** Task to complete **
Every entry below, from first to last, should be copied exactly.

------------

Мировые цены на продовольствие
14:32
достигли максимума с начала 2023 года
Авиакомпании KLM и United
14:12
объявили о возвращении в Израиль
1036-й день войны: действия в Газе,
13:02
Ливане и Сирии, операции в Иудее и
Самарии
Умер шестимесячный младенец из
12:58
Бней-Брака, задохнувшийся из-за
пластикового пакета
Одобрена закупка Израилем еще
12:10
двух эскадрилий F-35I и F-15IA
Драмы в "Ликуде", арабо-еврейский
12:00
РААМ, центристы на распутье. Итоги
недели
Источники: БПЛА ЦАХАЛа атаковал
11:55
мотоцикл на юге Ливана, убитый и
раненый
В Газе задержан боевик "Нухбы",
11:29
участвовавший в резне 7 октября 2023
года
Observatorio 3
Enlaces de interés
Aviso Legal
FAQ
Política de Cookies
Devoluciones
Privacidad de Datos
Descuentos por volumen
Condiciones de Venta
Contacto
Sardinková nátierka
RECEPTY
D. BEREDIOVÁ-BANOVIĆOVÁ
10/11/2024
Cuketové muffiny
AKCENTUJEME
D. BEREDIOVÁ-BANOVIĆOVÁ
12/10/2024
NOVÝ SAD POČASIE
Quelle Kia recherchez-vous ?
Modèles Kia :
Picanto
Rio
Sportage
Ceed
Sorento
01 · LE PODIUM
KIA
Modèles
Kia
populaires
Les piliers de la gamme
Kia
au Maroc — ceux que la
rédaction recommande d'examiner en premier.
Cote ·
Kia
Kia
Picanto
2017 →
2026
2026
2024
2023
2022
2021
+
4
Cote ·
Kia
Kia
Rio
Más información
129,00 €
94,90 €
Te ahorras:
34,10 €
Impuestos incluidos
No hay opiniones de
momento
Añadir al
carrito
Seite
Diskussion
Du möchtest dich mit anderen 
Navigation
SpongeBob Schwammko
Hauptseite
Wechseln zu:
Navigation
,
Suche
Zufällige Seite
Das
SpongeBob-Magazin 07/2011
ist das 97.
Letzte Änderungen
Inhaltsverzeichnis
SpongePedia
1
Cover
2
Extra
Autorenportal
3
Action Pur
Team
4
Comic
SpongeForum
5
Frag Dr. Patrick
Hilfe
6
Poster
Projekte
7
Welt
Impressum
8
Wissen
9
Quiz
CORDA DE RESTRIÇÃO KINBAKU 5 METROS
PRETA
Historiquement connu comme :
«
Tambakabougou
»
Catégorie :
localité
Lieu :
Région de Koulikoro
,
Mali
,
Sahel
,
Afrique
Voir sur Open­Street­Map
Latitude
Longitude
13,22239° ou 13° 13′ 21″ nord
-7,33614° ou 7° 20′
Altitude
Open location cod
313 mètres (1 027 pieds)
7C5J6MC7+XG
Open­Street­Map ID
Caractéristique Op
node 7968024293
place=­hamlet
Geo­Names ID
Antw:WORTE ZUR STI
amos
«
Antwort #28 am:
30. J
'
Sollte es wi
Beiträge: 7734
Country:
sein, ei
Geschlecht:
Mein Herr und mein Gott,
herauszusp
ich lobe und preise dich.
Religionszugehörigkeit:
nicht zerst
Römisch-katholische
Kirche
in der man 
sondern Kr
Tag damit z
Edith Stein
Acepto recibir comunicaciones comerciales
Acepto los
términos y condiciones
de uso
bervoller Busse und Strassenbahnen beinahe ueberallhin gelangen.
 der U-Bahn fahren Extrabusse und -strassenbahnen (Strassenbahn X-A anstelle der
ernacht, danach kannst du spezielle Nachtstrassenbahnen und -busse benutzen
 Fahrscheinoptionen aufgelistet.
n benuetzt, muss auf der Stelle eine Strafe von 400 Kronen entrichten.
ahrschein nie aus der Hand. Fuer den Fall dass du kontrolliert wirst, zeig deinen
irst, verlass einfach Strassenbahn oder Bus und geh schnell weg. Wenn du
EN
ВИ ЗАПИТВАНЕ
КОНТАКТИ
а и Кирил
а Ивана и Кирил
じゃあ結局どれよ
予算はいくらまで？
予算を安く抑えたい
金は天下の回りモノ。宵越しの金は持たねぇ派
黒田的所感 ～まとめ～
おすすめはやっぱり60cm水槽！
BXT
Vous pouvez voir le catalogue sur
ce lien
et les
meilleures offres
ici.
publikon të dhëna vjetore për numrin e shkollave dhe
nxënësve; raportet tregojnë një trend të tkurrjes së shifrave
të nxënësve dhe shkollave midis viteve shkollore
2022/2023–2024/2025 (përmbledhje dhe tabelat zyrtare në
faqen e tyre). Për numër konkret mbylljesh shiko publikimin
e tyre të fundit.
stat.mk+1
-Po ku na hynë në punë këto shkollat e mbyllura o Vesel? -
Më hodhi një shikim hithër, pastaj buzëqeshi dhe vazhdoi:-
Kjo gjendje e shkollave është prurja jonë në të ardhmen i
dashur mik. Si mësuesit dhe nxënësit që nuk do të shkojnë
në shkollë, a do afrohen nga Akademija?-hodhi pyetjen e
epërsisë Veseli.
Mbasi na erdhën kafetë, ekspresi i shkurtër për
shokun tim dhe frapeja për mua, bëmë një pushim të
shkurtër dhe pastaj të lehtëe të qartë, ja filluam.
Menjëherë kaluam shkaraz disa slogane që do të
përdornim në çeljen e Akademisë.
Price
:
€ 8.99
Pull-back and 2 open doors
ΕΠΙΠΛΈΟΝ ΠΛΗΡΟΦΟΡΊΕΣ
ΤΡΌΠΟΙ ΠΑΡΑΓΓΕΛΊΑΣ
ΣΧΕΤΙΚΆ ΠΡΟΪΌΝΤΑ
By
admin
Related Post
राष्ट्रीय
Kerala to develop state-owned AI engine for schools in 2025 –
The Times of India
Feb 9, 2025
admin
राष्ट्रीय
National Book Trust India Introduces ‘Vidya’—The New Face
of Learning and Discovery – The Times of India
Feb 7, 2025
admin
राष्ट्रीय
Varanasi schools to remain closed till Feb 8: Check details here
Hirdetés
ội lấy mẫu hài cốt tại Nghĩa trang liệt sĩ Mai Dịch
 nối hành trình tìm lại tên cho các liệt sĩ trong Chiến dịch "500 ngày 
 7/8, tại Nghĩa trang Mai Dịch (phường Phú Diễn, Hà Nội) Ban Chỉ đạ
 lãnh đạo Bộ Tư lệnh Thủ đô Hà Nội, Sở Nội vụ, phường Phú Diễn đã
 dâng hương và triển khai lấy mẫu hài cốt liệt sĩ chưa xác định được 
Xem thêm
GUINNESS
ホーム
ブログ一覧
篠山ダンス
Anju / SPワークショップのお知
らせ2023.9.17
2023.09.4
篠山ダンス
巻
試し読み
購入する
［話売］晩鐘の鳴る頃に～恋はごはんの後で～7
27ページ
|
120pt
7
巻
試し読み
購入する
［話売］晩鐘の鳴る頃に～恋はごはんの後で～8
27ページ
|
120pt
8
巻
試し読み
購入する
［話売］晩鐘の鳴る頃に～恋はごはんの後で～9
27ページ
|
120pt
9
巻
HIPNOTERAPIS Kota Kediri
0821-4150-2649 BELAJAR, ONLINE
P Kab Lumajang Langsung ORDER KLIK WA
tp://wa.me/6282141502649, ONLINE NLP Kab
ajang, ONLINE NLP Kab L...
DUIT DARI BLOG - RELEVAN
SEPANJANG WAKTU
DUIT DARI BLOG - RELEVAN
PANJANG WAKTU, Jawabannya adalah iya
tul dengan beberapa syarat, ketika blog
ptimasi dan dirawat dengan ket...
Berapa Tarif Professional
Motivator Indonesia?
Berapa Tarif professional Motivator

------------

** Response to this task **
Мировые цены на продовольствие
14:32
достигли максимума с начала 2023 года
Авиакомпании KLM и United
14:12
объявили о возвращении в Израиль
1036-й день войны: действия в Газе,
13:02
Ливане и Сирии, операции в Иудее и
Самарии
Умер шестимесячный младенец из
12:58
Бней-Брака, задохнувшийся из-за
пластикового пакета
Одобрена закупка Израилем еще
12:10
двух эскадрилий F-35I и F-15IA
Драмы в "Ликуде", арабо-еврейский
12:00
РААМ, центристы на распутье. Итоги
недели
Источники: БПЛА ЦАХАЛа атаковал
11:55
мотоцикл на юге Ливана, убитый и
раненый
В Газе задержан боевик "Нухбы",
11:29
участвовавший в резне 7 октября 2023
года
Observatorio 3
Enlaces de interés
Aviso Legal
FAQ
Política de Cookies
Devoluciones
Privacidad de Datos
Descuentos por volumen
Condiciones de Venta
Contacto
Sardinková nátierka
RECEPTY
D. BEREDIOVÁ-BANOVIĆOVÁ
10/11/2024
Cuketové muffiny
AKCENTUJEME
D. BEREDIOVÁ-BANOVIĆOVÁ
12/10/2024
NOVÝ SAD POČASIE
Quelle Kia recherchez-vous ?
Modèles Kia :
Picanto
Rio
Sportage
Ceed
Sorento
01 · LE PODIUM
KIA
Modèles
Kia
populaires
Les piliers de la gamme
Kia
au Maroc — ceux que la
rédaction recommande d'examiner en premier.
Cote ·
Kia
Kia
Picanto
2017 →
2026
2026
2024
2023
2022
2021
+
4
Cote ·
Kia
Kia
Rio
Más información
129,00 €
94,90 €
Te ahorras:
34,10 €
Impuestos incluidos
No hay opiniones de
momento
Añadir al
carrito
Seite
Diskussion
Du möchtest dich mit anderen 
Navigation
SpongeBob Schwammko
Hauptseite
Wechseln zu:
Navigation
,
Suche
Zufällige Seite
Das
SpongeBob-Magazin 07/2011
ist das 97.
Letzte Änderungen
Inhaltsverzeichnis
SpongePedia
1
Cover
2
Extra
Autorenportal
3
Action Pur
Team
4
Comic
SpongeForum
5
Frag Dr. Patrick
Hilfe
6
Poster
Projekte
7
Welt
Impressum
8
Wissen
9
Quiz
CORDA DE RESTRIÇÃO KINBAKU 5 METROS
PRETA
Historiquement connu comme :
«
Tambakabougou
»
Catégorie :
localité
Lieu :
Région de Koulikoro
,
Mali
,
Sahel
,
Afrique
Voir sur Open­Street­Map
Latitude
Longitude
13,22239° ou 13° 13′ 21″ nord
-7,33614° ou 7° 20′
Altitude
Open location cod
313 mètres (1 027 pieds)
7C5J6MC7+XG
Open­Street­Map ID
Caractéristique Op
node 7968024293
place=­hamlet
Geo­Names ID
Antw:WORTE ZUR STI
amos
«
Antwort #28 am:
30. J
'
Sollte es wi
Beiträge: 7734
Country:
sein, ei
Geschlecht:
Mein Herr und mein Gott,
herauszusp
ich lobe und preise dich.
Religionszugehörigkeit:
nicht zerst
Römisch-katholische
Kirche
in der man 
sondern Kr
Tag damit z
Edith Stein
Acepto recibir comunicaciones comerciales
Acepto los
términos y condiciones
de uso
bervoller Busse und Strassenbahnen beinahe ueberallhin gelangen.
 der U-Bahn fahren Extrabusse und -strassenbahnen (Strassenbahn X-A anstelle der
ernacht, danach kannst du spezielle Nachtstrassenbahnen und -busse benutzen
 Fahrscheinoptionen aufgelistet.
n benuetzt, muss auf der Stelle eine Strafe von 400 Kronen entrichten.
ahrschein nie aus der Hand. Fuer den Fall dass du kontrolliert wirst, zeig deinen
irst, verlass einfach Strassenbahn oder Bus und geh schnell weg. Wenn du
EN
ВИ ЗАПИТВАНЕ
КОНТАКТИ
а и Кирил
а Ивана и Кирил
じゃあ結局どれよ
予算はいくらまで？
予算を安く抑えたい
金は天下の回りモノ。宵越しの金は持たねぇ派
黒田的所感 ～まとめ～
おすすめはやっぱり60cm水槽！
BXT
Vous pouvez voir le catalogue sur
ce lien
et les
meilleures offres
ici.
publikon të dhëna vjetore për numrin e shkollave dhe
nxënësve; raportet tregojnë një trend të tkurrjes së shifrave
të nxënësve dhe shkollave midis viteve shkollore
2022/2023–2024/2025 (përmbledhje dhe tabelat zyrtare në
faqen e tyre). Për numër konkret mbylljesh shiko publikimin
e tyre të fundit.
stat.mk+1
-Po ku na hynë në punë këto shkollat e mbyllura o Vesel? -
Më hodhi një shikim hithër, pastaj buzëqeshi dhe vazhdoi:-
Kjo gjendje e shkollave është prurja jonë në të ardhmen i
dashur mik. Si mësuesit dhe nxënësit që nuk do të shkojnë
në shkollë, a do afrohen nga Akademija?-hodhi pyetjen e
epërsisë Veseli.
Mbasi na erdhën kafetë, ekspresi i shkurtër për
shokun tim dhe frapeja për mua, bëmë një pushim të
shkurtër dhe pastaj të lehtëe të qartë, ja filluam.
Menjëherë kaluam shkaraz disa slogane që do të
përdornim në çeljen e Akademisë.
Price
:
€ 8.99
Pull-back and 2 open doors
ΕΠΙΠΛΈΟΝ ΠΛΗΡΟΦΟΡΊΕΣ
ΤΡΌΠΟΙ ΠΑΡΑΓΓΕΛΊΑΣ
ΣΧΕΤΙΚΆ ΠΡΟΪΌΝΤΑ
By
admin
Related Post
राष्ट्रीय
Kerala to develop state-owned AI engine for schools in 2025 –
The Times of India
Feb 9, 2025
admin
राष्ट्रीय
National Book Trust India Introduces ‘Vidya’—The New Face
of Learning and Discovery – The Times of India
Feb 7, 2025
admin
राष्ट्रीय
Varanasi schools to remain closed till Feb 8: Check details here
Hirdetés
ội lấy mẫu hài cốt tại Nghĩa trang liệt sĩ Mai Dịch
 nối hành trình tìm lại tên cho các liệt sĩ trong Chiến dịch "500 ngày 
 7/8, tại Nghĩa trang Mai Dịch (phường Phú Diễn, Hà Nội) Ban Chỉ đạ
 lãnh đạo Bộ Tư lệnh Thủ đô Hà Nội, Sở Nội vụ, phường Phú Diễn đã
 dâng hương và triển khai lấy mẫu hài cốt liệt sĩ chưa xác định được 
Xem thêm
GUINNESS
ホーム
ブログ一覧
篠山ダンス
Anju / SPワークショップのお知
らせ2023.9.17
2023.09.4
篠山ダンス
巻
試し読み
購入する
［話売］晩鐘の鳴る頃に～恋はごはんの後で～7
27ページ
|
120pt
7
巻
試し読み
購入する
［話売］晩鐘の鳴る頃に～恋はごはんの後で～8
27ページ
|
120pt
8
巻
試し読み
購入する
［話売］晩鐘の鳴る頃に～恋はごはんの後で～9
27ページ
|
120pt
9
巻
HIPNOTERAPIS Kota Kediri
0821-4150-2649 BELAJAR, ONLINE
P Kab Lumajang Langsung ORDER KLIK WA
tp://wa.me/6282141502649, ONLINE NLP Kab
ajang, ONLINE NLP Kab L...
DUIT DARI BLOG - RELEVAN
SEPANJANG WAKTU
DUIT DARI BLOG - RELEVAN
PANJANG WAKTU, Jawabannya adalah iya
tul dengan beberapa syarat, ketika blog
ptimasi dan dirawat dengan ket...
Berapa Tarif Professional
Motivator Indonesia?
Berapa Tarif professional Motivator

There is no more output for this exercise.